Jo Martin is an interdisciplinary artist from Yorkshire, currently based between London and Kent. Her work explores the theme of support, both structural and bodily, through a practice grounded in environmental memory, labour and care. Engaging with the often unseen or undervalued gestures of domestic, maternal and maintenance work, she brings attention to their political significance and material presence. Through textiles, painting, assemblage and writing, Martin challenges hierarchies of value and visibility. She repositions repetitive, sustaining actions as forms of resistance, confronting systems that privilege speed, extraction and productivity.
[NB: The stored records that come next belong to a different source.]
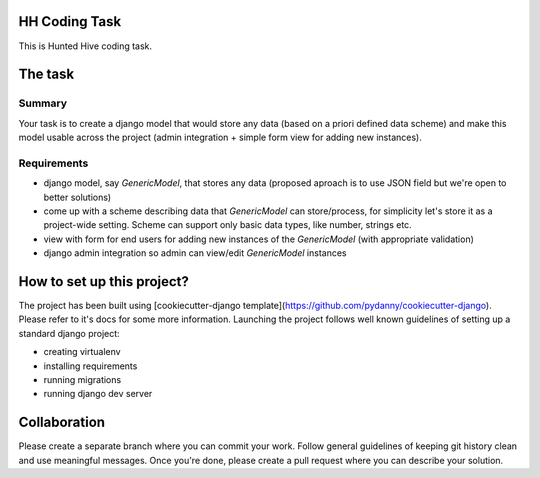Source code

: HH Coding Task
==============

This is Hunted Hive coding task.

.. image:: https://img.shields.io/badge/built%20with-Cookiecutter%20Django-ff69b4.svg
     :target: https://github.com/pydanny/cookiecutter-django/
     :alt: Built with Cookiecutter Django

The task
========

Summary
-------
Your task is to create a django model that would store any data (based on a priori defined data scheme) and make this model usable across the project (admin integration + simple form view for adding new instances).

Requirements
------------
- django model, say `GenericModel`, that stores any data (proposed aproach is to use JSON field but we're open to better solutions)
- come up with a scheme describing data that `GenericModel` can store/process, for simplicity let's store it as a project-wide setting. Scheme can support only basic data types, like number, strings etc.
- view with form for end users for adding new instances of the `GenericModel` (with appropriate validation)
- django admin integration so admin can view/edit `GenericModel` instances

How to set up this project?
===========================
The project has been built using [cookiecutter-django template](https://github.com/pydanny/cookiecutter-django). Please refer to it's docs for some more information. Launching the project follows well known guidelines of setting up a standard django project:

- creating virtualenv
- installing requirements
- running migrations
- running django dev server

Collaboration
=============
Please create a separate branch where you can commit your work. Follow general guidelines of keeping git history clean and use meaningful messages. Once you're done, please create a pull request where you can describe your solution.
Her work foregrounds the politics of care and maintenance, asking what is held, who does the holding, and how these everyday labours can be reimagined within contemporary art spaces.
Selected exhibitions:
Upcoming:
Materiality, PV: 26th September, The Handbag Factory, London, Group Show
2025
Layer Bond Build - Itch Stitch Stain, Residency, VSSL Studio, Deptford, London
Group Show, Artists Supporting Palestine, Studio 1.1, London
2024
Tribute, Uncovered Collective, Safehouse, London
Artificial Sun, Under The Roof, Arts Event, Candid Arts Gallery
RA Summer Show, London
Murmuration, Group Show, ADL Productions and J/ MGallery, London
CANCAN, group show, ASC gallery Vauxhall
Blood Sweat and Fears, group show, Proposition Gallery, Chalk Farm
2023
Art Show, the Tabernacle, group show, Portobello,
Fell down a well, group show, ESOP Studios
2022
Stars Under My Armpits, group show The ESOP Wood Green London
Mythical Political, The Fire Station Creative, Dunfermline, Scotland
2021
Art Matters, The ESOP, The Art Pavilion, Mile End, London
SPLINT! group show, David Mach RA studio, Havelock Walk, Forest Hill, London
“Painting has endless possibilities but sometimes it is necessary to restrict oneself in order to achieve one’s vision, as is the case with Jo Martin, whose ambitious assemblages are created out of somewhat forlorn, but nevertheless evocative materials. She has restricted her palette to black and white, ochres and the natural colours of sacking and other found materials. From these humble means she constructs vast assemblages which blur the boundaries of sculpture and painting, drawing and installation.”
— Hughie O’Donoghue RA
“Abstraction in chaos, being pulled back down to earth, aspirations to fly are freighted with burdens, like a crushed paper aeroplane sinking into a puddle. Jo Martins beautifully formal constructions are not so much a rag and bone shop of the soul as constructivism reinvented by a cowboy builder.”